Iranian Foreign Minister Manushehr Mottaki called Friday for the immediate withdrawal of British forces from the southern Iraqi city of Basra , saying their presence had damaged security. Mottaki issued the call after a meeting with Lebanese Foreign Minister Fawzi Salloukh.
"We believe that the presence of the British forces in Basra has destabilized security in this city and has had some negative effects in the form of threats against southern Iran recently," Mottaki said. "The Islamic Republic of Iran demands an immediate withdrawal of British forces from Basra ." Basra is about 35 kilometers (22 miles) from the Iranian border.
The call was apparently spurred by the recent publicity surrounding video images of what were purportedly British soldiers beating Iraqi youths with batons and fists and kicking them after a street confrontation in which young Iraqis threw things at the soldiers. The tape was aired in Britain and throughout the Middle East on Sunday and was said to have been of Jan. 10, 2004 riots in the southern Iraqi city of Amarah , about 100 miles from Basra .

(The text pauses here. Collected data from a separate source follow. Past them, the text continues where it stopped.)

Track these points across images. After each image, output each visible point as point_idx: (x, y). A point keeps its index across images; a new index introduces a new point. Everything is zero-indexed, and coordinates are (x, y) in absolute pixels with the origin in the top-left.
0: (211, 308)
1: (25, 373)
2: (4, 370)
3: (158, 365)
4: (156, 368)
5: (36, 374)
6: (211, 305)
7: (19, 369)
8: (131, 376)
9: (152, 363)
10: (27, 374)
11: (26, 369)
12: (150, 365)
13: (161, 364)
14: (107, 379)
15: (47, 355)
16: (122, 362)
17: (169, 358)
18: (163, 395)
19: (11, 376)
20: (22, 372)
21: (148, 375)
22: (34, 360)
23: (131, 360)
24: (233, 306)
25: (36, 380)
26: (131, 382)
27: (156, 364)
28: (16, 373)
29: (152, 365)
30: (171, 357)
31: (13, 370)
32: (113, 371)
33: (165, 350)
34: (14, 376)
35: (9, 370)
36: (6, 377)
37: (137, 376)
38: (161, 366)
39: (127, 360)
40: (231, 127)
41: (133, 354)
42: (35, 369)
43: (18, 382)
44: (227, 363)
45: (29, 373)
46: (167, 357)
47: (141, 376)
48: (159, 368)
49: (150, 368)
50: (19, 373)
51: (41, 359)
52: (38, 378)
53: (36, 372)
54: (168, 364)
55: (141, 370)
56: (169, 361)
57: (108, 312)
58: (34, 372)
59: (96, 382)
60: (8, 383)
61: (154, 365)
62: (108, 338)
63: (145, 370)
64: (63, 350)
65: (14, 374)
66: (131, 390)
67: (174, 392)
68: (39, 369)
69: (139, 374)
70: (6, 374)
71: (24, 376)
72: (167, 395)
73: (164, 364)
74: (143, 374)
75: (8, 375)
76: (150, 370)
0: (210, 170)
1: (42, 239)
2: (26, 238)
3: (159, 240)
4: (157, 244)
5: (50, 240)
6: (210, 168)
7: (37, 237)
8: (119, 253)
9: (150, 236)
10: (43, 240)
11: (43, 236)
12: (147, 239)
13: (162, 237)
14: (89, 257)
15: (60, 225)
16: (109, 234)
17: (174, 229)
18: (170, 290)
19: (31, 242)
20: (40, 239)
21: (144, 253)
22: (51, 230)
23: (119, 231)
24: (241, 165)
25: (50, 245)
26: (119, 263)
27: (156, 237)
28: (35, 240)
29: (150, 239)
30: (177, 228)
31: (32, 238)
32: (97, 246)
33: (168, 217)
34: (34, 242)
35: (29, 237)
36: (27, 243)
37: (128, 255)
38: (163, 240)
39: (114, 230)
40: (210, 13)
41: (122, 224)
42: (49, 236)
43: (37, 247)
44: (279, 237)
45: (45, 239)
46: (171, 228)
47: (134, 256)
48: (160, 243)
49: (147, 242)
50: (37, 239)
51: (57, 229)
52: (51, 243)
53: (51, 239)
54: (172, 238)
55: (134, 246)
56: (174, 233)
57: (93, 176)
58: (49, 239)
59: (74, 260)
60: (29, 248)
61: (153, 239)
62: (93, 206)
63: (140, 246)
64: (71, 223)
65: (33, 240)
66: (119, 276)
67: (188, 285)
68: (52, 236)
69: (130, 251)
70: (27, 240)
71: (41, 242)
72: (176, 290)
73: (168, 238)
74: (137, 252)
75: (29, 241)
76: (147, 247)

Mottaki said the British forces has behaved in an "inhuman and immoral manner that constituted a flagrant violation of human rights" against young Iraqis. On Tuesday, protesters marched on the British Consulate in Basra , shouted anti-British slogans and burned a British Flag.
Iran also has accused Britain of involvement in two recent terrorist bombings in its Ahvaz , capital of oil-rich Khuzestan province on the southern border with Iraq . Iran has a Shiite Muslim majority as does neighboring Iraq and many in the west have voiced concern that Tehran , run by an Islamic theocracy, wants to have a major influence on decisions made in Baghdad .
The top Iranian diplomat also said the country had a "legitimate right" to posses nuclear technology and branded as "major lies" U.S. accusations that Iran was bent on secretly developing nuclear arms. He then said three European countries, Britain , France and Germany , that had earlier acknowledged Iran 's "legitimate, just, and natural right" to nuclear technology for civilian purposes had shifted their position under U.S. pressure.
On Thursday, French Foreign Minister Philippe Douste-Blazy accused Iran of secretly making nuclear weapons, and said: "No civilian nuclear program can explain the Iranian program. It is a clandestine military nuclear program." British Foreign Secretary Jack Straw also has said that "there are strong suspicions internationally that Iran may be seeking to develop a nuclear weapons capability, but we do not have absolute proof”, reports the AP.